Unlike marine mammals such as dolphins, which are involved in frequent and observable social exhibitions, sharks do not build nests, sing to attract companions or get involved in elaborate courtship rituals (which we know). For many species, including Leopard Shark, sexual reproduction is a brief, raw and rarely witnessed matter. The recent observation against the coast of Nueva Caledonia, where two men documented sequentially with a single woman, offers a rare and invaluable window in the reproductive life of these old predators. This event, which lasts only 110 seconds, has significantly expanded our understanding of the behavior of the Leopard Shark and stressed the complexities of its mating strategies.

The challenges of studying shark reproduction in nature are immense. Many species are lonely, they inhabit remote or deep water environments, and are highly migratory. The act of mating is often a brutal matter. The male sharks have two cezuperas, modified pelvic fins used to transfer sperm to the female. To get the purchase during intercourse, men often bordering the pectoral fins of women or back, a behavior that can leave it with significant wounds. In an evolutionary response, the skin of some female sharks is more than double thick than that of males.

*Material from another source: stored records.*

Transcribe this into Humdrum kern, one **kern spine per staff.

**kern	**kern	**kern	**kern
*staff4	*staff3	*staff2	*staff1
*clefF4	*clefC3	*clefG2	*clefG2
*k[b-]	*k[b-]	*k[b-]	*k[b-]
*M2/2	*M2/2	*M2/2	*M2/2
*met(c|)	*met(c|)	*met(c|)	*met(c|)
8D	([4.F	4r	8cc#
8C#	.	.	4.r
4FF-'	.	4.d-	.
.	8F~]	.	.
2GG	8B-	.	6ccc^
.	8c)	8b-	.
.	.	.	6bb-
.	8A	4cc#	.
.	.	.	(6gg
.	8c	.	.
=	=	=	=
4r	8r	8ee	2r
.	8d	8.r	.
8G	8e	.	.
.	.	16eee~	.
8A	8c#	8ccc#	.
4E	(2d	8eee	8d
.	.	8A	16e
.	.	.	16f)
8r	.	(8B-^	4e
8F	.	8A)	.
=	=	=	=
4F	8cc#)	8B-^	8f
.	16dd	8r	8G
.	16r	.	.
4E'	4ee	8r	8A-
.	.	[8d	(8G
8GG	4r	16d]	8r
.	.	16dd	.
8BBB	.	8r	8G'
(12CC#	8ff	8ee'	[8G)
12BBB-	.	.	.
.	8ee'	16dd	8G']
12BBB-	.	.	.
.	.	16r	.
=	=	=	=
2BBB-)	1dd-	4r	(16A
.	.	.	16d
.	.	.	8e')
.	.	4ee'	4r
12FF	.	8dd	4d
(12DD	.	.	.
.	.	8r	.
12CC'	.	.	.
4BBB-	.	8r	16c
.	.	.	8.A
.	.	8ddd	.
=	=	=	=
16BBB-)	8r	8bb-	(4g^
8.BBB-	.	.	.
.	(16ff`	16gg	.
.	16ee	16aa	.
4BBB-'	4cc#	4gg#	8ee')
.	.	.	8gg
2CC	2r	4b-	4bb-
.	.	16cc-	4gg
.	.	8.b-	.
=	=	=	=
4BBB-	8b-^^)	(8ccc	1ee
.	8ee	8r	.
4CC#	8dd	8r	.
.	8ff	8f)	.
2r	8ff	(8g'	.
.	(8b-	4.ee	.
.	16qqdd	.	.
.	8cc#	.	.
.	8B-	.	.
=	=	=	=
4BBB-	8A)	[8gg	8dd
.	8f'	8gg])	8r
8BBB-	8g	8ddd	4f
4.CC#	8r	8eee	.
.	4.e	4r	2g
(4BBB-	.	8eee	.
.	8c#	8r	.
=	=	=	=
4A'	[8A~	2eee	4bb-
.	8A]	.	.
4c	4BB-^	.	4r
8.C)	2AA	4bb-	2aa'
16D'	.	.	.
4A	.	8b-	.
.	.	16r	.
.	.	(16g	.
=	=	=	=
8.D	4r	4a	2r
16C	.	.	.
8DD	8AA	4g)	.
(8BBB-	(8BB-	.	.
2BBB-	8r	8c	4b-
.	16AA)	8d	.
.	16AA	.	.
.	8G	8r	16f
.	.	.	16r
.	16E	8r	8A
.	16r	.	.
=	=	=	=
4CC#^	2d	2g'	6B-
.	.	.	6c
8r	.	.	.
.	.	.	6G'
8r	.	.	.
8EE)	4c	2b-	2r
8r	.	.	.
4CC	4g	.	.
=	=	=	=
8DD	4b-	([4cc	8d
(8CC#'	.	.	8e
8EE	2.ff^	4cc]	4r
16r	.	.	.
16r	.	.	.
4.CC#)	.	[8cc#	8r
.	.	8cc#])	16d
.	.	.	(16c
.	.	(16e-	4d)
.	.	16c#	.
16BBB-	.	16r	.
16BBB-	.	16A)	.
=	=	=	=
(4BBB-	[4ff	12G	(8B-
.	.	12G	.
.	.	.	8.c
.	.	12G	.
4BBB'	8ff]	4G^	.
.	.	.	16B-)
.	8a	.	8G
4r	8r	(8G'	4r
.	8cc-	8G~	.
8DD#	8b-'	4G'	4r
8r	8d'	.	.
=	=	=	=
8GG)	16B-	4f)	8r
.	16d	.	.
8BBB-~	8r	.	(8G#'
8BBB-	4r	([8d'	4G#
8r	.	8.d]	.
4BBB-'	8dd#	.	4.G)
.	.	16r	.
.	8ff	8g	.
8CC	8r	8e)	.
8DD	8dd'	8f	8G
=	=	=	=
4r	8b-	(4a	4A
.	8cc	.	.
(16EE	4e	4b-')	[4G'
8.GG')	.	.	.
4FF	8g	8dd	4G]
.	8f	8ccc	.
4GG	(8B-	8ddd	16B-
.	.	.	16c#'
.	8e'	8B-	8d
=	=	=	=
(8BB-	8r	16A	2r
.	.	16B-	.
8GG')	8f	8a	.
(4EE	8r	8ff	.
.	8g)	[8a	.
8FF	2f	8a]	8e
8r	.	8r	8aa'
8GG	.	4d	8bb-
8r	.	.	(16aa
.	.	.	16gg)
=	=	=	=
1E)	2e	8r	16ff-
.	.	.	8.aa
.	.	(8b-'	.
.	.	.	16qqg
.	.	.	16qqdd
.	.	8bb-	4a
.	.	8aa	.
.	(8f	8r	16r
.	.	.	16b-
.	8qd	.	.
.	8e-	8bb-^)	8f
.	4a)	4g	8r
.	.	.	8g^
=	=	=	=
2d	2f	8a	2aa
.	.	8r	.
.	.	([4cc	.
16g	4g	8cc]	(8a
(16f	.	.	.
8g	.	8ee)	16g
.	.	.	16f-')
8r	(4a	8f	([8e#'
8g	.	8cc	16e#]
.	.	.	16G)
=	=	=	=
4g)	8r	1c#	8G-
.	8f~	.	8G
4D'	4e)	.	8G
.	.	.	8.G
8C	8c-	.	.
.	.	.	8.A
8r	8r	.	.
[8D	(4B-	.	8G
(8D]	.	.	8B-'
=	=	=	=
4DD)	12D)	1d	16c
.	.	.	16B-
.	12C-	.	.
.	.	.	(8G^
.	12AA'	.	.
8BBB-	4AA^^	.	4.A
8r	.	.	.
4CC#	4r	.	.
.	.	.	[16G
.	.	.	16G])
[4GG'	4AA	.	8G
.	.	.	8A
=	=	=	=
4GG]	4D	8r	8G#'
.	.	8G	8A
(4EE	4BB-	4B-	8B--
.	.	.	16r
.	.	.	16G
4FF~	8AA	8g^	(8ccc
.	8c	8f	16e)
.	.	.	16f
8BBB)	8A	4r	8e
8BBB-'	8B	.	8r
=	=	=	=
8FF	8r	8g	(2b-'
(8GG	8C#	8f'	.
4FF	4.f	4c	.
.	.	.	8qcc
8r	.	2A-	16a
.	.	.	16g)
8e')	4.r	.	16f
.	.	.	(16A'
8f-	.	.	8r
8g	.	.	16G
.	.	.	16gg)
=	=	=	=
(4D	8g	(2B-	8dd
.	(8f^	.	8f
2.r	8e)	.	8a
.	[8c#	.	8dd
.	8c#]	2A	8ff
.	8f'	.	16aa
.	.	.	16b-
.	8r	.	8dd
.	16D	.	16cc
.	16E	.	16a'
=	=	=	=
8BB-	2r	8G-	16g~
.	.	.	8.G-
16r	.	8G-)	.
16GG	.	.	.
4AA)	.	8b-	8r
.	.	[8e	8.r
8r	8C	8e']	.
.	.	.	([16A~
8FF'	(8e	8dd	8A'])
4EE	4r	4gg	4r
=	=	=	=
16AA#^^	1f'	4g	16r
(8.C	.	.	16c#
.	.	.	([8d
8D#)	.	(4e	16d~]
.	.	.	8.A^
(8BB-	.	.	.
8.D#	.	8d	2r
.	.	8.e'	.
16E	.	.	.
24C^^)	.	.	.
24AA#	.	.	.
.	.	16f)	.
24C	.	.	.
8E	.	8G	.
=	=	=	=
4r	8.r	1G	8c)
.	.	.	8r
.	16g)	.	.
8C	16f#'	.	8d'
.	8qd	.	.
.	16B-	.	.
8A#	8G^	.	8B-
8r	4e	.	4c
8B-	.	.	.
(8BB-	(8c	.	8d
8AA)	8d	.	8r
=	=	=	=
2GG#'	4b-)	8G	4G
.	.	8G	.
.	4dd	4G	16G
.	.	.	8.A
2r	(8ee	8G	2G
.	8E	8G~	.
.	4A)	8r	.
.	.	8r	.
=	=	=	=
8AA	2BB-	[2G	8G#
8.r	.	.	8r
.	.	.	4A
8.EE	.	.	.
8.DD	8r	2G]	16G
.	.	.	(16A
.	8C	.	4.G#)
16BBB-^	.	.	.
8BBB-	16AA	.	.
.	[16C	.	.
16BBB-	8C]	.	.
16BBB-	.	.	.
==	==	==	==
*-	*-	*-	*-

Shark reproductive strategies are remarkably diverse. Some species are oviparous, placing eggs locked in a resistant bag and often called “siren wallet”. Others are viviparous, giving birth to living young people who have nourished through a placental connection, as well as mammals. A third strategy is ovovivipity, where eggs hatch inside the mother’s body, and puppies are born live. In some ovovipiparan species, there is a bleak form of intrauterine cannibalism, where the greatest and stronger embryo consumes its brothers in the uterus. Surprisingly, some female sharks are also capable of parthenogenesis, or “virginal birth”, an asexual form of reproduction where an embryo develops from an un fertilized egg.

The brief and fleeting moments witnessed in the waters of Nueva Caledonia serve as a powerful reminder of how much we have to learn about the secret life of sharks.

The images recorded in Abele Reef are available here.